His counter logic was that dogs do not understand the meaning of words technically. They look at words as sounds and associate those sounds with certain objects or actions through repetition.
So if a dog is told “go out” or “sit down” repeatedly, it will respond to perform the desired action.
And if you lovingly pat its back and forbid it do something with “Don’t do that buddy”, chances are that your pet pooch will continue doing that because here, the tone is what mattered, combined with the action (pat on the back). Unless you sound firm, they are not able to make sense from just the words “Don’t do that.”
Body language of the speaker, facial expression of the speaker and the tone of spoken words – all these combined have a lasting impact on what meaning the dog derives from words.
As the truth unfolds, the answer to the question “do dogs understand English?” is neither a clear ‘no’, nor a clear ‘yes’.
Of course, they communicate with us and can follow our instructions well, but it may perhaps be more out of sound-to-action association than out of actual language acquisition.

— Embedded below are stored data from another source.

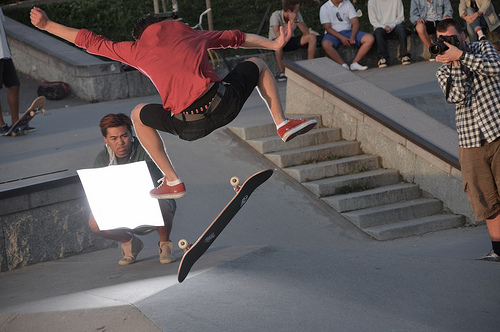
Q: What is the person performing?
A: Stunt.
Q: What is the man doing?
A: Crouching.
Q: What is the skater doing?
A: Jumping.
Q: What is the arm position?
A: Extended.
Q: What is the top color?
A: Red.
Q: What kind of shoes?
A: Tennis.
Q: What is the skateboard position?
A: Upside down.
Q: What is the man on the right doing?
A: Taking picture.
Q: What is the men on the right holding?
A: Camera.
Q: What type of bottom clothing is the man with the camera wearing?
A: Shorts.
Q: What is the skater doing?
A: Jumping.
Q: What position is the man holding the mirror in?
A: Crouching.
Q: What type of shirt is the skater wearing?
A: Long sleeve shirt.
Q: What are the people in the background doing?
A: Sitting.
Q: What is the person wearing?
A: White socks.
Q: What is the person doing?
A: A trick.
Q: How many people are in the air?
A: One.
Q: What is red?
A: Skateboarder's shirt.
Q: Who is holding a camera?
A: Man on right.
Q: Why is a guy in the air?
A: Guy is skateboarding.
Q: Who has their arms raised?
A: Skateboarder.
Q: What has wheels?
A: A skateboard.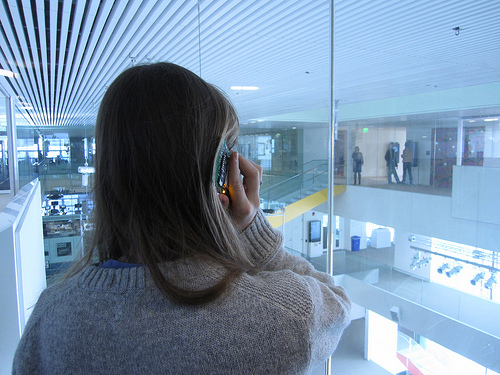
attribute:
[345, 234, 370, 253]
can — blue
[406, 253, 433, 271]
light fixture — white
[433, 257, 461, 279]
light fixture — white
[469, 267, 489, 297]
light fixture — white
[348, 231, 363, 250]
bin — blue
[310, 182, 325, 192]
stair — yellow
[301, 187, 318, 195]
stair — yellow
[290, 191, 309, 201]
stair — yellow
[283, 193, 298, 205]
stair — yellow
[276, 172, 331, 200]
arm rail — silver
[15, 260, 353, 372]
sweater — tan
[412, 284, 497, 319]
carpeting — tan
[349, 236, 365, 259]
trash can — blue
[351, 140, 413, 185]
people — standing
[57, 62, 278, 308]
hair — brown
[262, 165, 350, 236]
stairs — yellow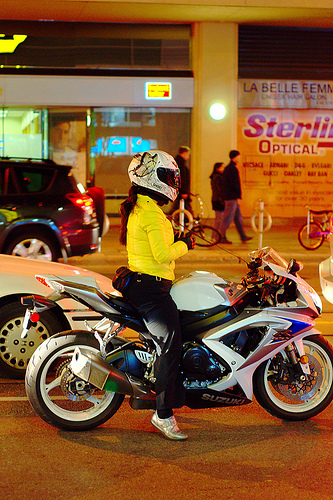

Having said that, it is also true that some dogs have more language understanding skills than the rest.
For example, border collies have, so far, been found to be the smartest of all dogs with huge communication and learning abilities.
Therefore, instead of trying to arrive at a more definite answer, why not check with your dog yourself?
Of course, it will understand you, but is it really understanding the language or just decoding the sound-object or sound-action associations continuously?
It is for you to find out. You are the best judge. So, good luck with your canine curiosity!